--- Given records ---

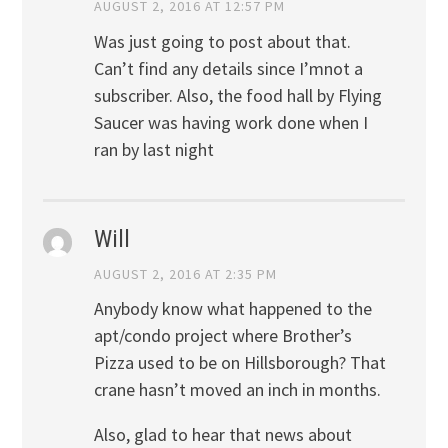
AUGUST 2, 2016 AT 12:57 PM
Was just going to post about that.
Can’t find any details since I’mnot a
subscriber. Also, the food hall by Flying
Saucer was having work done when I
ran by last night
Will
AUGUST 2, 2016 AT 2:35 PM
Anybody know what happened to the
apt/condo project where Brother’s
Pizza used to be on Hillsborough? That
crane hasn’t moved an inch in months.
Also, glad to hear that news about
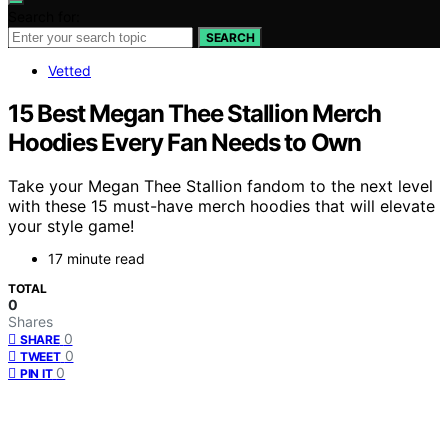
Search for:
SEARCH
Vetted
15 Best Megan Thee Stallion Merch
Hoodies Every Fan Needs to Own
Take your Megan Thee Stallion fandom to the next level
with these 15 must-have merch hoodies that will elevate
your style game!
17 minute read
TOTAL
0
Shares
0
SHARE
0
TWEET
0
PIN IT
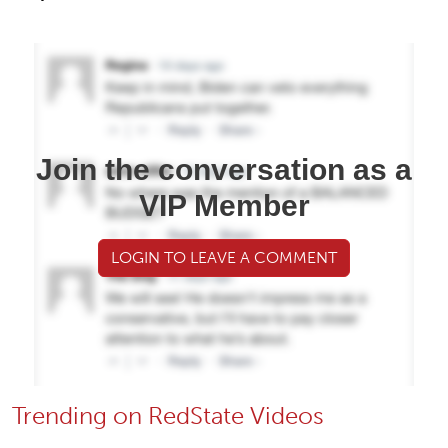
Join the conversation as a
VIP Member
LOGIN TO LEAVE A COMMENT
Trending on RedState Videos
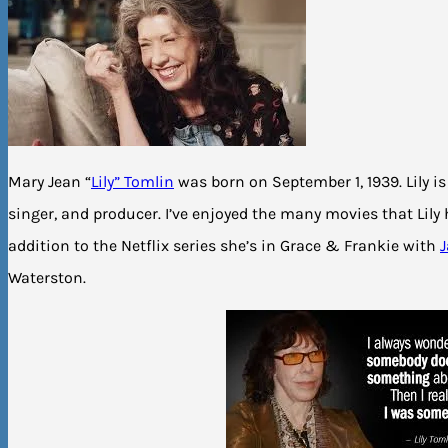
Mary Jean “
Lily” Tomlin
was born on September 1, 1939. Lily i
singer, and producer. I’ve enjoyed the many movies that Lily 
addition to the Netflix series she’s in Grace & Frankie with
Waterston.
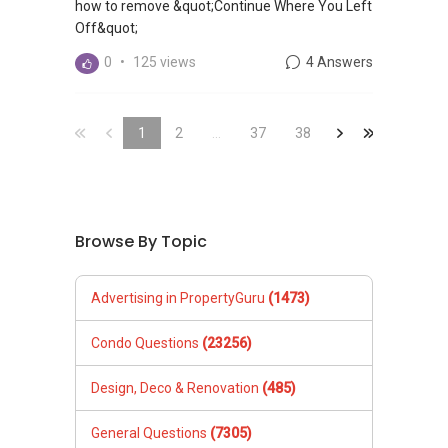
how to remove &quot;Continue Where You Left
Off&quot;
0
•
125 views
4 Answers
&laquo;
&laquo;
1
2
...
37
&raquo;
38
&laquo;
Browse By Topic
Advertising in PropertyGuru
(1473)
Condo Questions
(23256)
Design, Deco & Renovation
(485)
General Questions
(7305)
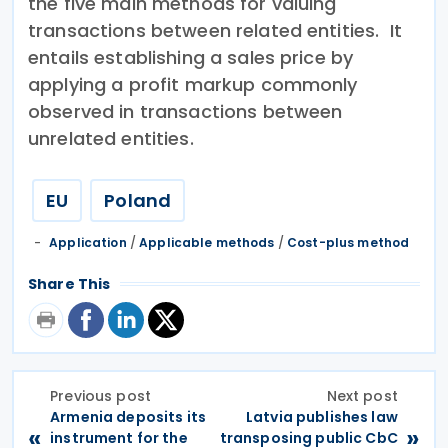
the five main methods for valuing
transactions between related entities. It
entails establishing a sales price by
applying a profit markup commonly
observed in transactions between
unrelated entities.
EU
Poland
Application
/
Applicable methods
/
Cost-plus method
Share This
Previous post
Next post
Armenia deposits its
Latvia publishes law
«
»
instrument for the
transposing public CbC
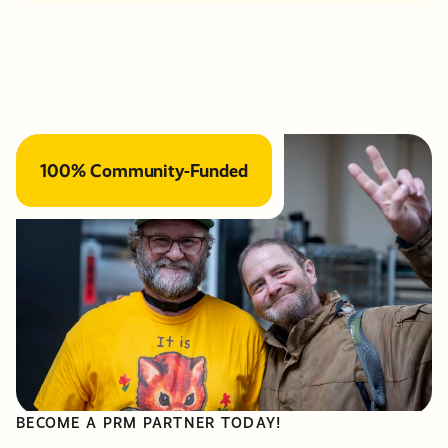
100% Community-Funded
BECOME A PRM PARTNER TODAY!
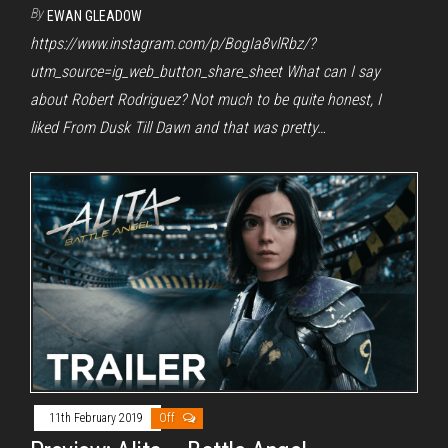
By
EWAN GLEADOW
https://www.instagram.com/p/BogIa8vlRbz/?
utm_source=ig_web_button_share_sheet What can I say
about Robert Rodriguez? Not much to be quite honest, I
liked From Dusk Till Dawn and that was pretty…
11th February 2019
Off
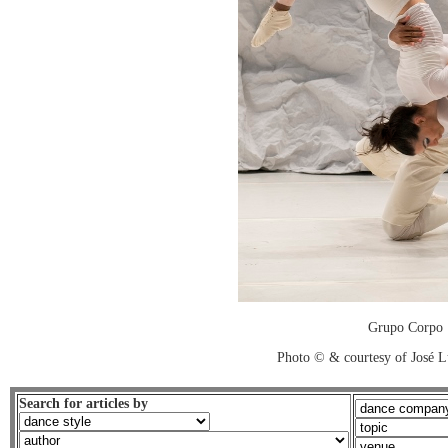
Grupo Corpo
Photo © & courtesy of José L
Search for articles by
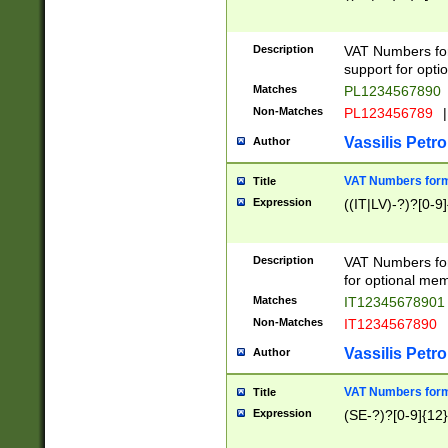
Description
VAT Numbers form
support for opti
Matches
PL1234567890
Non-Matches
PL123456789
|
Vassilis Petro
Author
VAT Numbers format
Title
Expression
((IT|LV)-?)?[0-9]
Description
VAT Numbers form
for optional mem
Matches
IT1234567890
Non-Matches
IT1234567890
Vassilis Petro
Author
VAT Numbers forma
Title
Expression
(SE-?)?[0-9]{12}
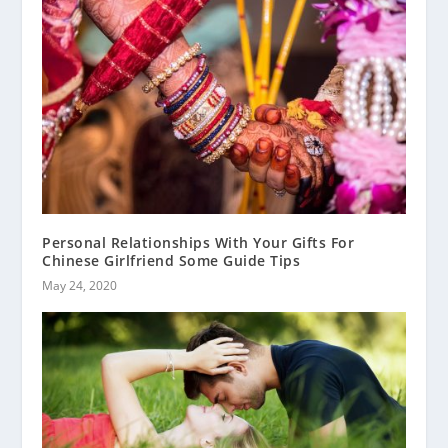
Personal Relationships With Your Gifts For
Chinese Girlfriend Some Guide Tips
May 24, 2020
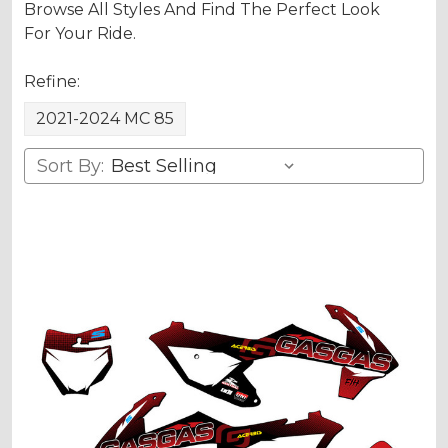
Browse All Styles And Find The Perfect Look
For Your Ride.
Refine:
2021-2024 MC 85
Sort By:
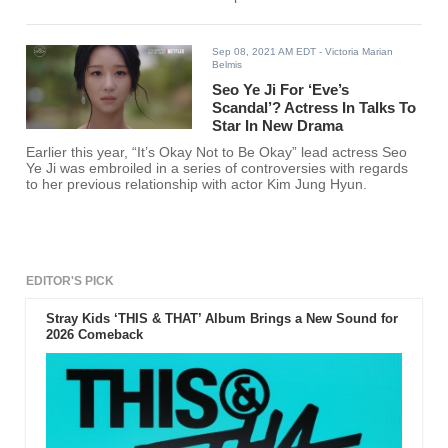
Sep 08, 2021 AM EDT
- Victoria Marian
Belmis
Seo Ye Ji For ‘Eve’s
Scandal’? Actress In Talks To
Star In New Drama
Earlier this year, “It’s Okay Not to Be Okay” lead actress Seo
Ye Ji was embroiled in a series of controversies with regards
to her previous relationship with actor Kim Jung Hyun.
EDITOR'S PICK
Stray Kids ‘THIS & THAT’ Album Brings a New Sound for
2026 Comeback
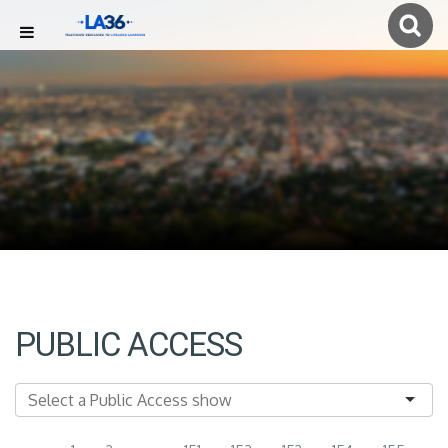
PUBLIC ACCESS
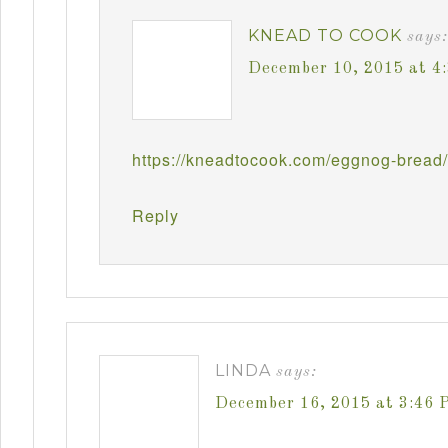
KNEAD TO COOK
says:
December 10, 2015 at 4
https://kneadtocook.com/eggnog-bread/
Reply
LINDA
says:
December 16, 2015 at 3:46 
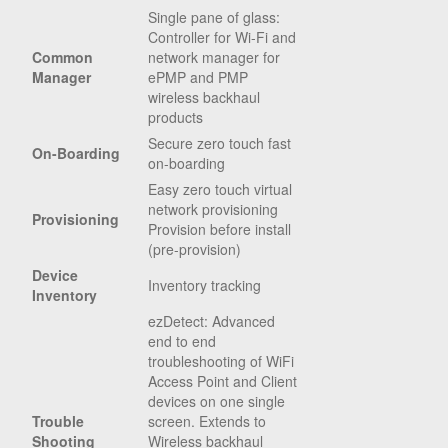
Single pane of glass:
Controller for Wi-Fi and
Common
network manager for
Manager
ePMP and PMP
wireless backhaul
products
Secure zero touch fast
On-Boarding
on-boarding
Easy zero touch virtual
network provisioning
Provisioning
Provision before install
(pre-provision)
Device
Inventory tracking
Inventory
ezDetect: Advanced
end to end
troubleshooting of WiFi
Access Point and Client
devices on one single
Trouble
screen. Extends to
Shooting
Wireless backhaul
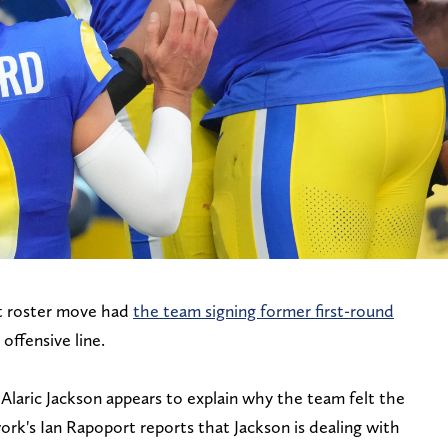
t roster move had
the team signing former first-round
 offensive line.
Alaric Jackson appears to explain why the team felt the
k's Ian Rapoport reports that Jackson is dealing with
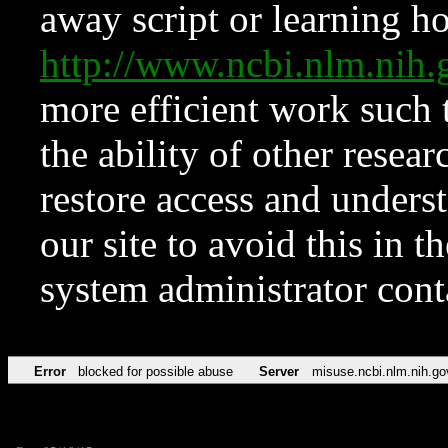
away script or learning how
http://www.ncbi.nlm.ni
more efficient work such 
the ability of other resear
restore access and underst
our site to avoid this in t
system administrator con
Error
blocked for possible abuse
Server
misuse.ncbi.nlm.nih.go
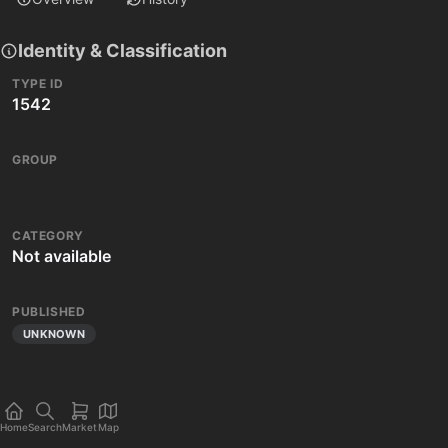
Identity & Classification
TYPE ID
1542
GROUP
CATEGORY
Not available
PUBLISHED
UNKNOWN
Home
Search
Market
Map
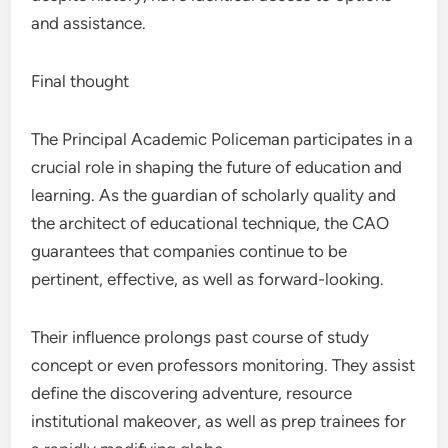
and assistance.
Final thought
The Principal Academic Policeman participates in a
crucial role in shaping the future of education and
learning. As the guardian of scholarly quality and
the architect of educational technique, the CAO
guarantees that companies continue to be
pertinent, effective, as well as forward-looking.
Their influence prolongs past course of study
concept or even professors monitoring. They assist
define the discovering adventure, resource
institutional makeover, as well as prep trainees for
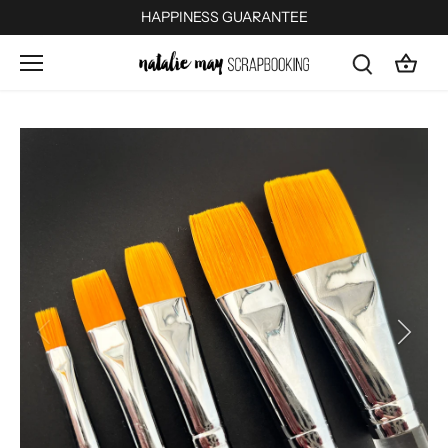
Skip
HAPPINESS GUARANTEE
to
content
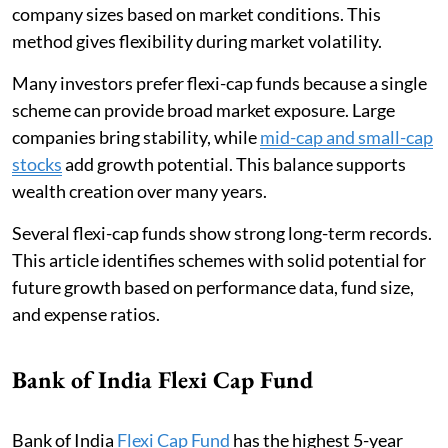
company sizes based on market conditions. This
method gives flexibility during market volatility.
Many investors prefer flexi-cap funds because a single
scheme can provide broad market exposure. Large
companies bring stability, while
mid-cap and small-cap
stocks
add growth potential. This balance supports
wealth creation over many years.
Several flexi-cap funds show strong long-term records.
This article identifies schemes with solid potential for
future growth based on performance data, fund size,
and expense ratios.
Bank of India Flexi Cap Fund
Bank of India
Flexi Cap Fund
has the highest 5-year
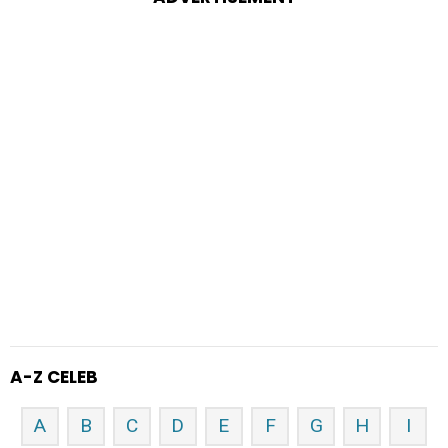
A-Z CELEB
A
B
C
D
E
F
G
H
I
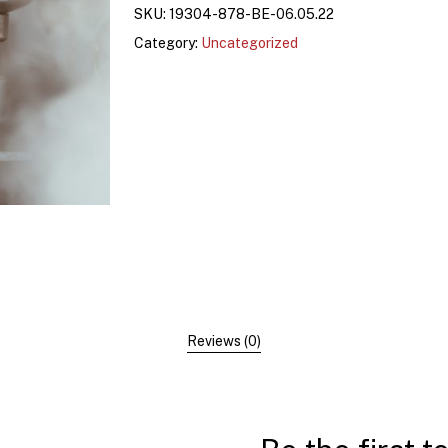
SKU:
19304-878-BE-06.05.22
Category:
Uncategorized
Reviews (0)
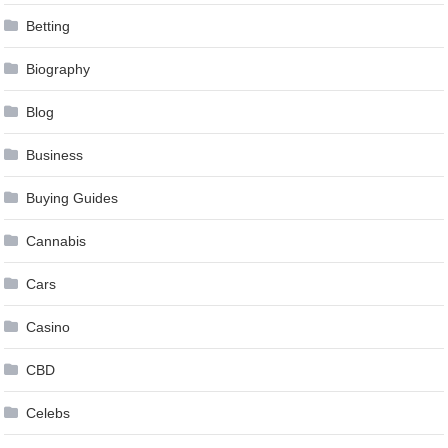
Betting
Biography
Blog
Business
Buying Guides
Cannabis
Cars
Casino
CBD
Celebs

---

**Work required:** Please copy the records above word for word, omitting every picture.

**Task solution:**
AUGUST 2, 2016 AT 12:57 PM
Was just going to post about that.
Can’t find any details since I’mnot a
subscriber. Also, the food hall by Flying
Saucer was having work done when I
ran by last night
Will
AUGUST 2, 2016 AT 2:35 PM
Anybody know what happened to the
apt/condo project where Brother’s
Pizza used to be on Hillsborough? That
crane hasn’t moved an inch in months.
Also, glad to hear that news about
Search for:
SEARCH
Vetted
15 Best Megan Thee Stallion Merch
Hoodies Every Fan Needs to Own
Take your Megan Thee Stallion fandom to the next level
with these 15 must-have merch hoodies that will elevate
your style game!
17 minute read
TOTAL
0
Shares
0
SHARE
0
TWEET
0
PIN IT
Join the conversation as a
VIP Member
LOGIN TO LEAVE A COMMENT
Trending on RedState Videos
Mary Jean “
Lily” Tomlin
was born on September 1, 1939. Lily i
singer, and producer. I’ve enjoyed the many movies that Lily 
addition to the Netflix series she’s in Grace & Frankie with
Waterston.
how to remove &quot;Continue Where You Left
Off&quot;
0
•
125 views
4 Answers
&laquo;
&laquo;
1
2
...
37
&raquo;
38
&laquo;
Browse By Topic
Advertising in PropertyGuru
(1473)
Condo Questions
(23256)
Design, Deco & Renovation
(485)
General Questions
(7305)
the five main methods for valuing
transactions between related entities. It
entails establishing a sales price by
applying a profit markup commonly
observed in transactions between
unrelated entities.
EU
Poland
Application
/
Applicable methods
/
Cost-plus method
Share This
Previous post
Next post
Armenia deposits its
Latvia publishes law
«
»
instrument for the
transposing public CbC
100% Community-Funded
BECOME A PRM PARTNER TODAY!
By
EWAN GLEADOW
https://www.instagram.com/p/BogIa8vlRbz/?
utm_source=ig_web_button_share_sheet What can I say
about Robert Rodriguez? Not much to be quite honest, I
liked From Dusk Till Dawn and that was pretty…
11th February 2019
Off
Grupo Corpo
Photo © & courtesy of José L
Search for articles by
Description
VAT Numbers form
support for opti
Matches
PL1234567890
Non-Matches
PL123456789
|
Vassilis Petro
Author
VAT Numbers format
Title
Expression
((IT|LV)-?)?[0-9]
Description
VAT Numbers form
for optional mem
Matches
IT1234567890
Non-Matches
IT1234567890
Vassilis Petro
Author
VAT Numbers forma
Title
Expression
(SE-?)?[0-9]{12}
Personal Relationships With Your Gifts For
Chinese Girlfriend Some Guide Tips
May 24, 2020
Browse All Styles And Find The Perfect Look
For Your Ride.
Refine:
2021-2024 MC 85
Sort By:
Sep 08, 2021 AM EDT
- Victoria Marian
Belmis
Seo Ye Ji For ‘Eve’s
Scandal’? Actress In Talks To
Star In New Drama
Earlier this year, “It’s Okay Not to Be Okay” lead actress Seo
Ye Ji was embroiled in a series of controversies with regards
to her previous relationship with actor Kim Jung Hyun.
EDITOR'S PICK
Stray Kids ‘THIS & THAT’ Album Brings a New Sound for
2026 Comeback
PUBLIC ACCESS
KNEAD TO COOK
says:
December 10, 2015 at 4
https://kneadtocook.com/eggnog-bread/
Reply
LINDA
says:
December 16, 2015 at 3:46 
Single pane of glass:
Controller for Wi-Fi and
Common
network manager for
Manager
ePMP and PMP
wireless backhaul
products
Secure zero touch fast
On-Boarding
on-boarding
Easy zero touch virtual
network provisioning
Provisioning
Provision before install
(pre-provision)
Device
Inventory tracking
Inventory
ezDetect: Advanced
end to end
troubleshooting of WiFi
Access Point and Client
devices on one single
Trouble
screen. Extends to
Shooting
Wireless backhaul
t roster move had
the team signing former first-round
 offensive line.
Alaric Jackson appears to explain why the team felt the
k's Ian Rapoport reports that Jackson is dealing with
away script or learning how
http://www.ncbi.nlm.ni
more efficient work such 
the ability of other resear
restore access and underst
our site to avoid this in t
system administrator con
Error
blocked for possible abuse
Server
misuse.ncbi.nlm.nih.go
Identity & Classification
TYPE ID
1542
GROUP
CATEGORY
Not available
PUBLISHED
UNKNOWN
Home
Search
Market
Map
and assistance.
Final thought
The Principal Academic Policeman participates in a
crucial role in shaping the future of education and
learning. As the guardian of scholarly quality and
the architect of educational technique, the CAO
guarantees that companies continue to be
pertinent, effective, as well as forward-looking.
Their influence prolongs past course of study
concept or even professors monitoring. They assist
define the discovering adventure, resource
institutional makeover, as well as prep trainees for
Skip
HAPPINESS GUARANTEE
to
content
company sizes based on market conditions. This
method gives flexibility during market volatility.
Many investors prefer flexi-cap funds because a single
scheme can provide broad market exposure. Large
companies bring stability, while
mid-cap and small-cap
stocks
add growth potential. This balance supports
wealth creation over many years.
Several flexi-cap funds show strong long-term records.
This article identifies schemes with solid potential for
future growth based on performance data, fund size,
and expense ratios.
Bank of India Flexi Cap Fund
Bank of India
Flexi Cap Fund
has the highest 5-year
A-Z CELEB
A
B
C
D
E
F
G
H
I
SKU:
19304-878-BE-06.05.22
Category:
Uncategorized
Reviews (0)
Betting
Biography
Blog
Business
Buying Guides
Cannabis
Cars
Casino
CBD
Celebs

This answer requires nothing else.